Cogs in the machine

Book cover of The Factory by Hiroko Oyamada showing smoke rising from a trash bin.

The Factory by Hiroko Oyamada

My rating: 4 of 5 stars


The Factory is a surreal, existentialist novel. You might call it magical realism. It’s what you might get if Franz Kafka, Jean-Paul Sartre, and Angela Carter were living in contemporary times and collaborated on a project together. The novel follows three people who work at a sprawling factory in Japan. No one knows what the factory actually produces, and none of the three main characters seem to understand their job or how it fits into the broader scheme.

Hiroko Oyamada rotates point of view between the three, and at times it’s difficult to know who’s talking because their voices all sound similar, down to the side remarks they make about others. At first, I thought this similarity might be a fault of the translation by David Boyd, but I came to think that Oyamada did this intentionally to emphasize the lack of individuality of the factory workers. There are strange phenomena that appear to be real, like an ever-growing mass of unidentifiable black birds living outside the factory, and others that may or may not be, like lizards that have adapted to live behind the machines in the factory’s two cleaning facilities, subsisting on bugs, dust, and dryer lint.
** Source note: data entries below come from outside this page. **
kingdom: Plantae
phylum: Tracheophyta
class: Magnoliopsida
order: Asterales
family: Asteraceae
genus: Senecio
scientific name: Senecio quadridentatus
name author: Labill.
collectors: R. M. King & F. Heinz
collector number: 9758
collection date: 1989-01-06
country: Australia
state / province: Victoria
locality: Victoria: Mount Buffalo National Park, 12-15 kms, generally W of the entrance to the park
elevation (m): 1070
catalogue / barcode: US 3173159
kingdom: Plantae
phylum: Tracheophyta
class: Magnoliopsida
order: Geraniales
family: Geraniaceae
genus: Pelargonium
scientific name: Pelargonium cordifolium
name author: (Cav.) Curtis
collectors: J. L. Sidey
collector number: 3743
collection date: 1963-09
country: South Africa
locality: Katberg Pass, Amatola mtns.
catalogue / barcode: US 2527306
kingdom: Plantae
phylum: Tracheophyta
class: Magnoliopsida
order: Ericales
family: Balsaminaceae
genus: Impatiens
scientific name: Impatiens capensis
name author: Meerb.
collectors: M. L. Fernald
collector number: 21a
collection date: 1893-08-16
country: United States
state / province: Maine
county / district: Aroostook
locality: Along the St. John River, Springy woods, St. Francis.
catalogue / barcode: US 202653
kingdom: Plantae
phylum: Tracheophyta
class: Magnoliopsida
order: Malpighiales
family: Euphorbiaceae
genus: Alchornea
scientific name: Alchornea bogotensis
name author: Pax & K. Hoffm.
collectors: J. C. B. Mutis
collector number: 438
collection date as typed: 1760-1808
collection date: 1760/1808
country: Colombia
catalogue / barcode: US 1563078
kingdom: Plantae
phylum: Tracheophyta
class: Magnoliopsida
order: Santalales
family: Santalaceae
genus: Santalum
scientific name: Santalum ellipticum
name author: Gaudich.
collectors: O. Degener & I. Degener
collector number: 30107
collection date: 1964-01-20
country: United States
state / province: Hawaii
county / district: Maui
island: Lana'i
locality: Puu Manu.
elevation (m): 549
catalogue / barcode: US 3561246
Boundaries are thin in this novel. It’s sometimes hard to know who’s talking because of the lack of paragraph breaks in the dialogue. The breakdown of boundaries continues as the novel progresses–between timelines, between characters, between reality and the fanciful.

I found the theme of the factory as a dehumanizing force a bit facile, and without more uniquely drawn characters, it’s hard to feel too invested in them. The end was also abrupt. But I’m a sucker for existentialist novels, and The Factory is a creative and thought-provoking read.